Gov. Butch Otter pledged earlier this year to restrain government’s growth to a rate much lower than the private sector, but his 2015 budget—with “one-time” budgeting transfers included—nearly breaks that promise.
The spending plan, nearly $3 billion in state dollars for next year, relies on some nifty accounting to come in under Otter’s bar.
According to projections, Idaho’s economy will grow by more than 6 percent in 2015. At first glance, Otter’s budget looks like it meets his own promise; spending next year will rise by 3.7 percent, or about $103 million.
But, one-time spending transfers—payments to outside accounts like the permanent building fund or the constitutional defense fund—mask a spending rate that’s closer to 6 percent.
Here’s how it breaks down: In this year’s budget, Otter wants a $15 million transfer to the permanent building fund, which helps the governor end 2014 with a zero balance.
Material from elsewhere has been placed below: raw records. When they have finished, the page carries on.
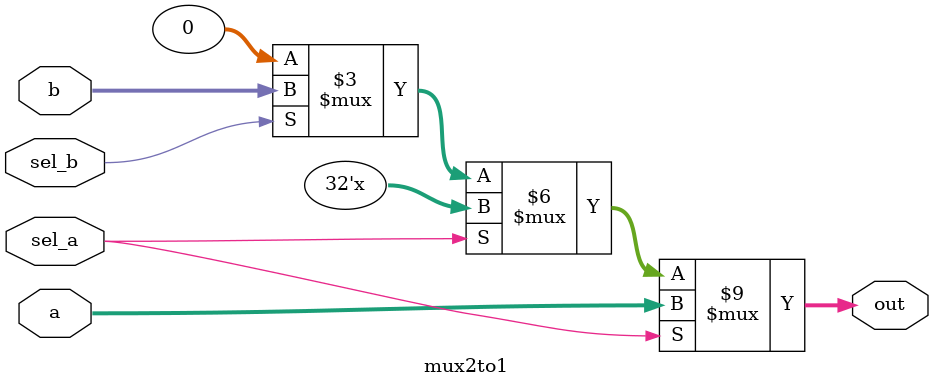
<source format=v>
module mux2to1 (input [31:0] a,b,input sel_a, sel_b, output reg [31:0] out);

    always @(a or b or sel_a or sel_b)
    begin
        out = 0;
        if (sel_a)
            out = a;
        else if (sel_b)
            out = b; 
    end
endmodule
</source>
Next year, Otter wants $15 million for the Water Resources Board, $1 million for the Constitutional Defense Fund and $2 million for the Wolf Control Board, a panel he hopes to create to deal with wolves.
Add it all up, combine it with the already-requested spending hike of $103 million, and Idaho’s left with a true increase of about $140 million.
Wayne Hoffman, head of the Idaho Freedom Foundation, initially revealed the hidden spending. “Idaho taxpayers shouldn’t have to guess what their governor and lawmakers are doing,” Hoffman wrote last week, criticizing
Otter’s budget. “It should be straightforward.”
Otter’s spokesman, Jon Hanian, fired back, defending the spending plan.
“But I think it is important to note that these are one-time transfers,” Hanian wrote. “We are not building any of that into a base.”
And that 2014 transfer into the building fund?
“The governor believes it is wiser to get started on these repair and maintenance projects sooner rather than later because we know we have $85 million in a deferred maintenance backlog,” Hanian wrote.
Hoffman blasted the governor for not being as transparent as possible. “What they should have is a straightforward, aboveboard description of what politicians are recommending to do with their money,” the think tank president wrote. “In the case of Otter’s budget, they’re getting something less than an honest portrayal of reality.”
Note: The Idaho Freedom Foundation publishes IdahoReporter.com.